Kuhn’s work demonstrates the juxtaposition of intuition verses strategy, with undulating free formed abstraction alongside fastidious hand-drawn lines. His works are initially made with a fast, energetic motion, which he describes as a natural response that is outside of his control. He then analyses that outcome to create a controlled composition, utilising geometry and manipulating the energy of the paint.
His works balance precariously between the realms of tradition and abstraction, referencing both Abstract Expressionism and Minimalist schools – the fast gestures recall AbEx and Colorfield whilst the rigid, geometric compositions feel very minimalist. In addition, the gradients recall the Southern Californian movement of Light and Space Art and their use of transparent or reflective materials that were at the cutting edge of technology at the time. By using gradients to create light, we see this mimicking the inner light source that illuminates our televisions, computers, tablets, and phones every day. His artistic references create a visual timeline of how fast the technology moves, and how we move and adapt with it.
Despite his attempt to summon the digital world, his handmade, painstaking brushwork shifts between traditional European Art and the contemporary. The gradients could be the product of Photoshop, but the metamorphosis of luminosity characterises the background of a Baroque still life.
The elements of visual trickery are important to Kuhn. Historically, artists aspired to trick the viewer into trompe l’oeil, whereas the modern day viewer assumes such skill is created by digital manipulation. In Kuhn’s work, the viewer is faced with an initial perception of what they think they are experiencing, which changes after reflection; how they are created, is in fact different to how they appear to have been created.

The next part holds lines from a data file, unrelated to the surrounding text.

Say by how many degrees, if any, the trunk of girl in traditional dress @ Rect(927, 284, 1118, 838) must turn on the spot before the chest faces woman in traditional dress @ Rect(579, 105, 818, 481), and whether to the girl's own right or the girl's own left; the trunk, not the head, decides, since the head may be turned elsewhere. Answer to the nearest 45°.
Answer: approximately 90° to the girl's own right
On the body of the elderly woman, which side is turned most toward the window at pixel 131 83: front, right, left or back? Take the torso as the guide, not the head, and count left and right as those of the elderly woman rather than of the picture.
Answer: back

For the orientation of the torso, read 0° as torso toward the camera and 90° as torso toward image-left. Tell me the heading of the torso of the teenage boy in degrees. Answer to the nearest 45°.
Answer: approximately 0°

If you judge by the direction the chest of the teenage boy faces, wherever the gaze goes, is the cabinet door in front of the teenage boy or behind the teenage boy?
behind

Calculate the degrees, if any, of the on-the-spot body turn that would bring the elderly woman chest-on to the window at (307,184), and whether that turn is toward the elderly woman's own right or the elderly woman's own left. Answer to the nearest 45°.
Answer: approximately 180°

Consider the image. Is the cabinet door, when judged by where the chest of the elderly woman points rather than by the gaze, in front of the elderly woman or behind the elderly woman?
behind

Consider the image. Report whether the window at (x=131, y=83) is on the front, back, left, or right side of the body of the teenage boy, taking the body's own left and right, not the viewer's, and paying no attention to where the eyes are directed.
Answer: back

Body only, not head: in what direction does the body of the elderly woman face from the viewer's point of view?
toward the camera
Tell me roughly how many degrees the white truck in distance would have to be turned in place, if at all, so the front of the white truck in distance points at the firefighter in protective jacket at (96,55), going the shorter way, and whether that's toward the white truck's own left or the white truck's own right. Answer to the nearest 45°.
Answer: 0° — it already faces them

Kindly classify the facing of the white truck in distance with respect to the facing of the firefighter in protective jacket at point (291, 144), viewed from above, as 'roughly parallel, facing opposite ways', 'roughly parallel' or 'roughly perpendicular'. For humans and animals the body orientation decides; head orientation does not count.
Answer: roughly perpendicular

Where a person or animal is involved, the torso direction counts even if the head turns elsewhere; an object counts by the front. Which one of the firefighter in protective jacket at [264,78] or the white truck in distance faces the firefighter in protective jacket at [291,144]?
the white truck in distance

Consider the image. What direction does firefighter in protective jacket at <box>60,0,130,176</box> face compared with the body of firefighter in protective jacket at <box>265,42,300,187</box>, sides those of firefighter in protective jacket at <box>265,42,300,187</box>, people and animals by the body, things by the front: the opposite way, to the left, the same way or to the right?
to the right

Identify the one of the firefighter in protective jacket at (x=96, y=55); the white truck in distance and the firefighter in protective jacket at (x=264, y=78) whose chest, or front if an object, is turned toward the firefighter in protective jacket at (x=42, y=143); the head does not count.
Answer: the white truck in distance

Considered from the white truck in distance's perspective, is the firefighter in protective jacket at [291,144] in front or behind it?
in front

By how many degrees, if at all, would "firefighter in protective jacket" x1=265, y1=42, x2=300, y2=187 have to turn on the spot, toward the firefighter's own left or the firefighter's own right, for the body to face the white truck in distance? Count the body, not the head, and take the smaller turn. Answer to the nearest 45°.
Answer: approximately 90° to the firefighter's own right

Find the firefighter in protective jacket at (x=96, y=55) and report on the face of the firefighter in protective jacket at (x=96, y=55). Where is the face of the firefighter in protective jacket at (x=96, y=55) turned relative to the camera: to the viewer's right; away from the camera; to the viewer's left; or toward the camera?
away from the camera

Kuhn’s reverence for paint is reflected in his works, he believes that you can create with paint things that cannot be done in other mediums, that the way we perceive a painting is much more extraordinary than a photo, film or digital media. In seeking to defy the viewer’s expectation, he creates an experience that slows down, questions and filters through the inundation of digital imagery we see every day, whilst remaining innovative and influenced by our technological world.